Work item >> An exact transcript of all the records is the expected answer.

──────────

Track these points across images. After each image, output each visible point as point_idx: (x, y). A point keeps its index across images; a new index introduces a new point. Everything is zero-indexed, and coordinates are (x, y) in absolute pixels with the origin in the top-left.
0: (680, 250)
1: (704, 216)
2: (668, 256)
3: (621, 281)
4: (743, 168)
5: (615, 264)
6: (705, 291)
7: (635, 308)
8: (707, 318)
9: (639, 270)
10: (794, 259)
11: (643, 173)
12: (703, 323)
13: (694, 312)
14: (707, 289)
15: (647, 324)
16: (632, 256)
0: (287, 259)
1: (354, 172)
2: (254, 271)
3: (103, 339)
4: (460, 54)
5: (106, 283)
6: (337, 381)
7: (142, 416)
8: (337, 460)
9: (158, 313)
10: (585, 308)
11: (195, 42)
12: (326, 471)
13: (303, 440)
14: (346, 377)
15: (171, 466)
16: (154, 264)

──────────

Answer space >>
Track these points across images. After each image, output each visible point as point_idx: (x, y). A point keeps its index across images; a new index introduces a new point. Everything is zero-indexed, and coordinates are (x, y) in absolute pixels with the origin in the top-left.
0: (680, 250)
1: (704, 216)
2: (668, 256)
3: (621, 281)
4: (743, 168)
5: (615, 264)
6: (705, 291)
7: (635, 308)
8: (707, 318)
9: (639, 270)
10: (794, 259)
11: (643, 173)
12: (703, 323)
13: (694, 312)
14: (707, 289)
15: (647, 324)
16: (632, 256)
0: (287, 259)
1: (354, 172)
2: (254, 271)
3: (103, 339)
4: (460, 54)
5: (106, 283)
6: (337, 381)
7: (142, 416)
8: (337, 460)
9: (158, 313)
10: (585, 308)
11: (195, 42)
12: (326, 471)
13: (303, 440)
14: (346, 377)
15: (171, 466)
16: (154, 264)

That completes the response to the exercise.